Dataset Splits	Yes	For object detection, we adopted 2 real-world datasets, PASCAL RAW [37; 15] and LOD [20]. LOD is a real-world dataset consisting of 2230 low-light condition RAW images taken by a Canon EOS 5D Mark IV camera with 8 object classes. We took 1800 images as the training set and the other 430 images as the test set. PASCAL RAW is a normal-light condition dataset with 4259 RAW images... The training and test split of ADE20K RAW is the same as ADE20K. ... As for pose estimation, we used Ex LPose [30], which collected 2556 images of 251 scenes; 2,065 of 201 scenes are used for training, and the remaining 491 of 50 scenes are kept for testing.

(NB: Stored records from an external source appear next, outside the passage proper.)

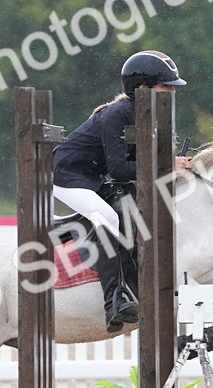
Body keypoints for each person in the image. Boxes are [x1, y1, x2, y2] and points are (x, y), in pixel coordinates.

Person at [52, 50, 192, 331]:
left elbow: (141, 164)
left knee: (129, 213)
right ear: (142, 89)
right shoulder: (118, 114)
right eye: (165, 87)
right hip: (66, 175)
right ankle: (113, 300)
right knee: (108, 216)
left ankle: (139, 287)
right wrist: (167, 165)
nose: (171, 93)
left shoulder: (146, 116)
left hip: (92, 177)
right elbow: (120, 169)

Hardware Specification	Yes	All experiments were conducted on a server equipped with four NVIDIA RTX A6000 GPUs.
Software Dependencies	Yes	The software environment includes Python 3.8, Py Torch 1.12, MMDetection 3.3.0, MMSegmentation 1.2.1, and MMPose 1.3.2.
Experiment Setup	Yes	Implementation Details. Dr. RAW is built on the open-source computer vision toolboxes: mmdetection [11], mmsegmentation [13], and mmpose [14]. We conducted comparative experiments with the current SOTA methods. All comparison methods adopt the same data augmentation, mainly including random crop, random flip, multi-scale test, etc. We use mean Intersection over Union (m Io U) to evaluate semantic segmentation, and mean Average Precision (m AP) to evaluate instance segmentation, object detection, and pose estimation performance. The backbone of Dr. RAW is a Swin Transformer tiny (Swin-T) [35]. ... The experiments are repeated 5 times, and the reported number is the mean of all runs.